__GIVEN PASSAGE__
++++++

2

I have an SQL function for converting a string to a base64-encoded string. The only problem is is that UTF8 is not being used, which I can tell because I have a seperate C# tool that gives a different output.

SQL Function:

SET ANSI_NULLS ON
GO
SET QUOTED_IDENTIFIER ON
GO

ALTER FUNCTION [dbo].[Base64Encode] ( @sInput NVARCHAR(max) )
RETURNS NVARCHAR(max)
BEGIN

DECLARE @vInput              VARBINARY(max)
DECLARE @sEncodedOutput      NVARCHAR(max)

set @vInput = convert(varbinary(max), @sInput)
set @sEncodedOutput = cast('' as xml).value('xs:base64Binary(sql:variable("@vInput"))', 'NVARCHAR(max)')

RETURN @sEncodedOutput

END

C#

        try
        {
            encodedValueTextbox.Text = Convert.ToBase64String(
                Encoding.UTF8.GetBytes(valueTextbox.Text));
        }
        catch (Exception ex)
        {
            encodedValueTextbox.Text = ex.Message;
        }

Is there a way to get SQL to use UTF8?

++++++

__DIRECTIONS__
**A.** In the SQL question, how can the poster tell that UTF8 is not being used?
**B.** From the records, copy verbatim the lines between the one containing "family: Meropidae" and the one containing "class: Merostomata", inclusive.

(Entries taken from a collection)
++++++

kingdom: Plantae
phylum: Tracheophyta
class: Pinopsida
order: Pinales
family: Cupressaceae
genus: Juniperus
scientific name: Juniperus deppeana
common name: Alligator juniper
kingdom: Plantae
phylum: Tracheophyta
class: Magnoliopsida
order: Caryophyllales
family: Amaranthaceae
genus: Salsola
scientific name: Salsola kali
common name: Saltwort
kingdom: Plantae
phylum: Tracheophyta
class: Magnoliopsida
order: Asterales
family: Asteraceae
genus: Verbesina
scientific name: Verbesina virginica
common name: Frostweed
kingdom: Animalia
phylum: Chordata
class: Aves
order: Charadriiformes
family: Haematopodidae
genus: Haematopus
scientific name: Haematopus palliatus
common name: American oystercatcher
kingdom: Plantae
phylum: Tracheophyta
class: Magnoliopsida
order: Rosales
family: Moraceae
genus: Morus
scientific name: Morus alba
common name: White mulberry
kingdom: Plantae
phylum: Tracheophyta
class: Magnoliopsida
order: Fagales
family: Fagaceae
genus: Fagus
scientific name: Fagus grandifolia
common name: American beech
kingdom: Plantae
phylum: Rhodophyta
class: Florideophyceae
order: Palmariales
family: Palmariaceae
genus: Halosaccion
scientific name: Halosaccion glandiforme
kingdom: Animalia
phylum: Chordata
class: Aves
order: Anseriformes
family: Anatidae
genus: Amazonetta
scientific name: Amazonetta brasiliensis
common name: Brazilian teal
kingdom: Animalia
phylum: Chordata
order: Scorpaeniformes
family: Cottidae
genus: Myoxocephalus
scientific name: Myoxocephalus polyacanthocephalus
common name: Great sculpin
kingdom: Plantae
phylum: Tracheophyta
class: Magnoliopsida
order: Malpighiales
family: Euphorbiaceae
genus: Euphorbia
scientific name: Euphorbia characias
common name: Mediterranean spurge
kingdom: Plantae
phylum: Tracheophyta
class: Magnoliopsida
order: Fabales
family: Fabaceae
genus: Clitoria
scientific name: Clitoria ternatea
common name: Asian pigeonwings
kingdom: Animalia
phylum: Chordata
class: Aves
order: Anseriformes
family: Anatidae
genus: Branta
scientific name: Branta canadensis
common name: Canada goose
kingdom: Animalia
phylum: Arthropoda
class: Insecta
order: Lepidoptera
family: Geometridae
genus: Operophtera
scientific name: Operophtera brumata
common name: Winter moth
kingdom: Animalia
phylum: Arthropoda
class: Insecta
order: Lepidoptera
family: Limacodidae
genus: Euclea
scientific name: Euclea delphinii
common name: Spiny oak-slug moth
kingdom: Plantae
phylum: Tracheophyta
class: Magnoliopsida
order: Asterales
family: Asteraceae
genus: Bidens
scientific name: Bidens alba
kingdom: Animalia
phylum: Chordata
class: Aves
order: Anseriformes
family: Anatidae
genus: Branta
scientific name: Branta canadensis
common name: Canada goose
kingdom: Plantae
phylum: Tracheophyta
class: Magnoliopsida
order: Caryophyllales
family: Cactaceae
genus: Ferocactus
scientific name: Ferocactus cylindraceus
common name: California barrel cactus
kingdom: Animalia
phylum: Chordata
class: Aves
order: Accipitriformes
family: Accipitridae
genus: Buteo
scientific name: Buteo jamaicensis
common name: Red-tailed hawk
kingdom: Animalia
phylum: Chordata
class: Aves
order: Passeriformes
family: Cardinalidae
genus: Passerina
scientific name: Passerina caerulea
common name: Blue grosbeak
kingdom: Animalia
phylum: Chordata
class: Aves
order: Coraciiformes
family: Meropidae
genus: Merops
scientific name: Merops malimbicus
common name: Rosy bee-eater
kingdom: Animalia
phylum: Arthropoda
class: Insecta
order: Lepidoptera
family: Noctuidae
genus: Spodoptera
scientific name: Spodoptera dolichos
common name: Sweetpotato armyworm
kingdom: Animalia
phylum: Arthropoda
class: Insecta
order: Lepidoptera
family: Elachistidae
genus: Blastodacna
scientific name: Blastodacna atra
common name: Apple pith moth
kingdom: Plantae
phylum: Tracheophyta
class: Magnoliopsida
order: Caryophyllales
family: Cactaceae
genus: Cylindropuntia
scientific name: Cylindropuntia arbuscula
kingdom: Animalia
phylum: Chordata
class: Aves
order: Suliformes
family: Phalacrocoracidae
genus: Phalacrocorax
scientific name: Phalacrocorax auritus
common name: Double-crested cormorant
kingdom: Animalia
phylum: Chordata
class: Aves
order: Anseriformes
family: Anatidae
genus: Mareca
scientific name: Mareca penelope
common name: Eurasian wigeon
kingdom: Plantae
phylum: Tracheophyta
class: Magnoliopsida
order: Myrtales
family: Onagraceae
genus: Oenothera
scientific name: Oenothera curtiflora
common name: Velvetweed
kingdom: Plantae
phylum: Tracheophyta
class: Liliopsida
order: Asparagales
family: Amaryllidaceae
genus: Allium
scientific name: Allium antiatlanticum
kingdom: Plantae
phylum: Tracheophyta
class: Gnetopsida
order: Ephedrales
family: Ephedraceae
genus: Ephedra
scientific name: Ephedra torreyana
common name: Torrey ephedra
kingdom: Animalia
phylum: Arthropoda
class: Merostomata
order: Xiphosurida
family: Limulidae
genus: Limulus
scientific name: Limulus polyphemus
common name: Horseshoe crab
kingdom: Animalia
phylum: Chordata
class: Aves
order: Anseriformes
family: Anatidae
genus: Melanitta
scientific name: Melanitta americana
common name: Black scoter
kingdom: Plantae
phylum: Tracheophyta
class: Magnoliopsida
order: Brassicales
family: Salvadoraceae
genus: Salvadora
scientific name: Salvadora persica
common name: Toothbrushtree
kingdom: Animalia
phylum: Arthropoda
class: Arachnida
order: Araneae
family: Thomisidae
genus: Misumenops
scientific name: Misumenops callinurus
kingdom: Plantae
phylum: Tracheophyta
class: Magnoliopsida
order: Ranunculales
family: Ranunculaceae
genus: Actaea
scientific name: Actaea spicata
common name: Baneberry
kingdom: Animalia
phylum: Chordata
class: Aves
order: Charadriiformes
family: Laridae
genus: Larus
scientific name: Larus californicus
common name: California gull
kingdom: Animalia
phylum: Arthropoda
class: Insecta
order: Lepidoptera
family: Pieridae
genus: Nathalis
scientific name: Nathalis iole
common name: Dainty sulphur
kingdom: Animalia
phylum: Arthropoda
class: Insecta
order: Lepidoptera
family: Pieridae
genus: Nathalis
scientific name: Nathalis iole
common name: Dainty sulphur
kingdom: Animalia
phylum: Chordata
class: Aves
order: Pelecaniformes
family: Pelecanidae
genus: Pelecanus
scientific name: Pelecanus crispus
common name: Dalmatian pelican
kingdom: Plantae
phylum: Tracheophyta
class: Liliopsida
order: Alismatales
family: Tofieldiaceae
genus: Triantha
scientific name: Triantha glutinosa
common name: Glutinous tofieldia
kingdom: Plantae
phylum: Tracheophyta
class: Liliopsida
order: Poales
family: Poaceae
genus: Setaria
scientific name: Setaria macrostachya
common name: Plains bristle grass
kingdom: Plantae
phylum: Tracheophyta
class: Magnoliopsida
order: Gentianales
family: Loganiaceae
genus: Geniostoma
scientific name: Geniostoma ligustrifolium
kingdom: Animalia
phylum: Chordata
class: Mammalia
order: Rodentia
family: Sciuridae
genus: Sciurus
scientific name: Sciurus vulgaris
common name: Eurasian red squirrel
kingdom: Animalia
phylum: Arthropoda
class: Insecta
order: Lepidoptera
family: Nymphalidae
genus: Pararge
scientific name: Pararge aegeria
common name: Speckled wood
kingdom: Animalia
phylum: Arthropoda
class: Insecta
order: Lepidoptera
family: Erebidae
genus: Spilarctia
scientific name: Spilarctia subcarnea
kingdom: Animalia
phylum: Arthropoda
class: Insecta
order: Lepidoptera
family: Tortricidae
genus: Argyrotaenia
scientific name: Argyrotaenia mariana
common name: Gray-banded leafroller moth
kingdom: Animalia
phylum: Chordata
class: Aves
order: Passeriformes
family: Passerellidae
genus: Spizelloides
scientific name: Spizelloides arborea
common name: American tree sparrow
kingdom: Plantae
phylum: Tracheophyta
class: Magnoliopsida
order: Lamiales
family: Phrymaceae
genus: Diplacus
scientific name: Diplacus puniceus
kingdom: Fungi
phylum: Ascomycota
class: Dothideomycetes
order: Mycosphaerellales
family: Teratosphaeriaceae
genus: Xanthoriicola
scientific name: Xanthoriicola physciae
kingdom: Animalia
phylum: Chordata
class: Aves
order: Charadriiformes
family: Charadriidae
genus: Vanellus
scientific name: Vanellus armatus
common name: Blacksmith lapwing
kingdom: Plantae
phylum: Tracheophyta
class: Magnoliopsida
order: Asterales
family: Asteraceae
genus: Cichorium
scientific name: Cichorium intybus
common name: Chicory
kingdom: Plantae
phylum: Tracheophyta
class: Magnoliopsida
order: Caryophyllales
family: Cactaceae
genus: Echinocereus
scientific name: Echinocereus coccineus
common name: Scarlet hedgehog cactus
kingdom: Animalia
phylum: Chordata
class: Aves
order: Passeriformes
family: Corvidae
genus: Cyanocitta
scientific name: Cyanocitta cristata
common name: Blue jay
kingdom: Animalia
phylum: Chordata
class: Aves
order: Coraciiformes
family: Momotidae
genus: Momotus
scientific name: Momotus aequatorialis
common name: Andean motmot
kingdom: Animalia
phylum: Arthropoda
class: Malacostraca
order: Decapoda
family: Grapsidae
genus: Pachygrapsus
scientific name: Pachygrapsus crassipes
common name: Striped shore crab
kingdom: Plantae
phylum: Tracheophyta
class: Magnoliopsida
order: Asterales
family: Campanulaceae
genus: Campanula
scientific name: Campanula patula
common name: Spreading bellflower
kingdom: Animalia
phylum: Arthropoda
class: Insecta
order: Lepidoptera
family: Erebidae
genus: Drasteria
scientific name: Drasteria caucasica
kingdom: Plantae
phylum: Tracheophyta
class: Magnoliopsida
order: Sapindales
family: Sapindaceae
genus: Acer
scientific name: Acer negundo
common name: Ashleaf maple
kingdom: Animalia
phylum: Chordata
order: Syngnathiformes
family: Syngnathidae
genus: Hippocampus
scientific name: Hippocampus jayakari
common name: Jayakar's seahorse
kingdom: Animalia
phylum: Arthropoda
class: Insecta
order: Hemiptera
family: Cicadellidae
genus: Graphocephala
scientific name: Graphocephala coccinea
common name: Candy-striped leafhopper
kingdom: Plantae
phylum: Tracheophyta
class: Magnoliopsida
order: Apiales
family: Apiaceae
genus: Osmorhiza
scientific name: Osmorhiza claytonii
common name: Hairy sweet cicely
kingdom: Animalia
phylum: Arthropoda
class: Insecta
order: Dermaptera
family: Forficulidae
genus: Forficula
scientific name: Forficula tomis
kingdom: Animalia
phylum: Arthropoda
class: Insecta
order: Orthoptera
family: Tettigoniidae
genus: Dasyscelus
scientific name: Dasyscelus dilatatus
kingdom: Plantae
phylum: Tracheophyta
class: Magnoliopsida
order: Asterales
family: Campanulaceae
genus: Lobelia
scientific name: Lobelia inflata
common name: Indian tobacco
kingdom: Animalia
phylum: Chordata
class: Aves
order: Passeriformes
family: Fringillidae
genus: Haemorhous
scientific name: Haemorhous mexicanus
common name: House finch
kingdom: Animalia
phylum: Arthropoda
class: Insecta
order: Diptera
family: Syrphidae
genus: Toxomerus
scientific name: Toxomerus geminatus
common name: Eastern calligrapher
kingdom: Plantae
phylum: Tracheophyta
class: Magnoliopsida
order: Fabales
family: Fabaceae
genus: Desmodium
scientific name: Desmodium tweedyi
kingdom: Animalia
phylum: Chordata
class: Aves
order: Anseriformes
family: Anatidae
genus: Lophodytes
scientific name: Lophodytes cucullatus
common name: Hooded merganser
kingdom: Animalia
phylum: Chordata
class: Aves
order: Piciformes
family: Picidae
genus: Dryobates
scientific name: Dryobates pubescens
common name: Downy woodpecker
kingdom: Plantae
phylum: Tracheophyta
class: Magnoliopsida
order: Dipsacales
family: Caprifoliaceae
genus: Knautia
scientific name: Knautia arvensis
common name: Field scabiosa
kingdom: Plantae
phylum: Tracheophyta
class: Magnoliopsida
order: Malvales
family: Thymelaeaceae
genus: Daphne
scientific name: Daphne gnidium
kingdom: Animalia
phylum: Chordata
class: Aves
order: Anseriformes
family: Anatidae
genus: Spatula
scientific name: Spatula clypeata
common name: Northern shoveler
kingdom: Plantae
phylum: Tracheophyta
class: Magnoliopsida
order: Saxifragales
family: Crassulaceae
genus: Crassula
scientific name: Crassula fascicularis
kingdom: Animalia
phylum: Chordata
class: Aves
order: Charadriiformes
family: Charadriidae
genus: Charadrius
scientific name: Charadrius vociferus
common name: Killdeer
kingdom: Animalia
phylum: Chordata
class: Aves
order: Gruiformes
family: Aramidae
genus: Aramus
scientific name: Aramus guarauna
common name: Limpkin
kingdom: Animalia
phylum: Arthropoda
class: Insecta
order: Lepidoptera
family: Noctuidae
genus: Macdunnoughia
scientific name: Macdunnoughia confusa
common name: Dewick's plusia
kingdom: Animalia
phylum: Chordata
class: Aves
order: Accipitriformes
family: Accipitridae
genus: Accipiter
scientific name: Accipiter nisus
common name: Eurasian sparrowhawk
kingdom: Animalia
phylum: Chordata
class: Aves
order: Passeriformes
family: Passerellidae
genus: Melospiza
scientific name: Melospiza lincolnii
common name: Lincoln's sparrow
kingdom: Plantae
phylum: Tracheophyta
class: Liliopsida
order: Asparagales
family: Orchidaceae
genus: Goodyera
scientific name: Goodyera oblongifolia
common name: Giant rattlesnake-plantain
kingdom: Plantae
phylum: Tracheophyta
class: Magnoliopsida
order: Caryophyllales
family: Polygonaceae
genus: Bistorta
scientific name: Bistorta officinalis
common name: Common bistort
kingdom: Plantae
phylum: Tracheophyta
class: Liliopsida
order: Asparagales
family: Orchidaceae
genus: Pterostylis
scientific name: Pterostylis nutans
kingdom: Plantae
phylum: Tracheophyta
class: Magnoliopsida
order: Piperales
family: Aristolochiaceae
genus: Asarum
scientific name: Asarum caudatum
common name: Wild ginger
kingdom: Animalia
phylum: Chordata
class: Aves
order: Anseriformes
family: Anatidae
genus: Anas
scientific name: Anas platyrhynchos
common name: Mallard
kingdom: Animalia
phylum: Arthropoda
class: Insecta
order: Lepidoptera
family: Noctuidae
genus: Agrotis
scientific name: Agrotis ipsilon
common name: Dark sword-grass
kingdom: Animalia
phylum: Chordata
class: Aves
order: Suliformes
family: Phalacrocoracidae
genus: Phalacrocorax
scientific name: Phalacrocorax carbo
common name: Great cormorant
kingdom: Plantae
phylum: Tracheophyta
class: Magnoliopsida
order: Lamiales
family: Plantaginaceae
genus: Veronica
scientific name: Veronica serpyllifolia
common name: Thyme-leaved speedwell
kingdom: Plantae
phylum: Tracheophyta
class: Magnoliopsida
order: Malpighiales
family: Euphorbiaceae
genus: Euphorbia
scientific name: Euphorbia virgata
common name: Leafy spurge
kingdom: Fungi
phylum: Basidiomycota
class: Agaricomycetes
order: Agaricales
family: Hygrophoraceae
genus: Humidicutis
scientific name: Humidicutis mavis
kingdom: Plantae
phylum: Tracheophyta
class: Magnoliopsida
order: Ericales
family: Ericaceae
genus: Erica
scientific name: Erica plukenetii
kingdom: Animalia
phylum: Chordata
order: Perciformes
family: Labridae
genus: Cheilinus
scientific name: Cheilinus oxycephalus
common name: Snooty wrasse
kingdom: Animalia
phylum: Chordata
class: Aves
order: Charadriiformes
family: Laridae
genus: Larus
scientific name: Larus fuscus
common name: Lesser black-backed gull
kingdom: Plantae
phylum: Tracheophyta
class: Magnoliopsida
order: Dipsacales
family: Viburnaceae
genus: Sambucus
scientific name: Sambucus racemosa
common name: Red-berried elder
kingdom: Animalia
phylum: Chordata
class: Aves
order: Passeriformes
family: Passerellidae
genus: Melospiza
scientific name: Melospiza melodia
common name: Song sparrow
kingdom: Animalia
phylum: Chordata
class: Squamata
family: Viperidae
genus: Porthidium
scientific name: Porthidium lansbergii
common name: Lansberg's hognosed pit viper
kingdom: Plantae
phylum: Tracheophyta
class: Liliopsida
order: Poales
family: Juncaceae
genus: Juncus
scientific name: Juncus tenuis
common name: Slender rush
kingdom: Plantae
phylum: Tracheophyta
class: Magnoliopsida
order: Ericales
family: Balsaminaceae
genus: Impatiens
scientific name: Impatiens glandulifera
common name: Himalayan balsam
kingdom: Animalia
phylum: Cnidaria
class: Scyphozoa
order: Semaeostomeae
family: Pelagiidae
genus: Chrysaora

++++++

__EXPECTED RESULTS__
**A.** A separate C# tool gives a different output.

**B.**
family: Meropidae
genus: Merops
scientific name: Merops malimbicus
common name: Rosy bee-eater
kingdom: Animalia
phylum: Arthropoda
class: Insecta
order: Lepidoptera
family: Noctuidae
genus: Spodoptera
scientific name: Spodoptera dolichos
common name: Sweetpotato armyworm
kingdom: Animalia
phylum: Arthropoda
class: Insecta
order: Lepidoptera
family: Elachistidae
genus: Blastodacna
scientific name: Blastodacna atra
common name: Apple pith moth
kingdom: Plantae
phylum: Tracheophyta
class: Magnoliopsida
order: Caryophyllales
family: Cactaceae
genus: Cylindropuntia
scientific name: Cylindropuntia arbuscula
kingdom: Animalia
phylum: Chordata
class: Aves
order: Suliformes
family: Phalacrocoracidae
genus: Phalacrocorax
scientific name: Phalacrocorax auritus
common name: Double-crested cormorant
kingdom: Animalia
phylum: Chordata
class: Aves
order: Anseriformes
family: Anatidae
genus: Mareca
scientific name: Mareca penelope
common name: Eurasian wigeon
kingdom: Plantae
phylum: Tracheophyta
class: Magnoliopsida
order: Myrtales
family: Onagraceae
genus: Oenothera
scientific name: Oenothera curtiflora
common name: Velvetweed
kingdom: Plantae
phylum: Tracheophyta
class: Liliopsida
order: Asparagales
family: Amaryllidaceae
genus: Allium
scientific name: Allium antiatlanticum
kingdom: Plantae
phylum: Tracheophyta
class: Gnetopsida
order: Ephedrales
family: Ephedraceae
genus: Ephedra
scientific name: Ephedra torreyana
common name: Torrey ephedra
kingdom: Animalia
phylum: Arthropoda
class: Merostomata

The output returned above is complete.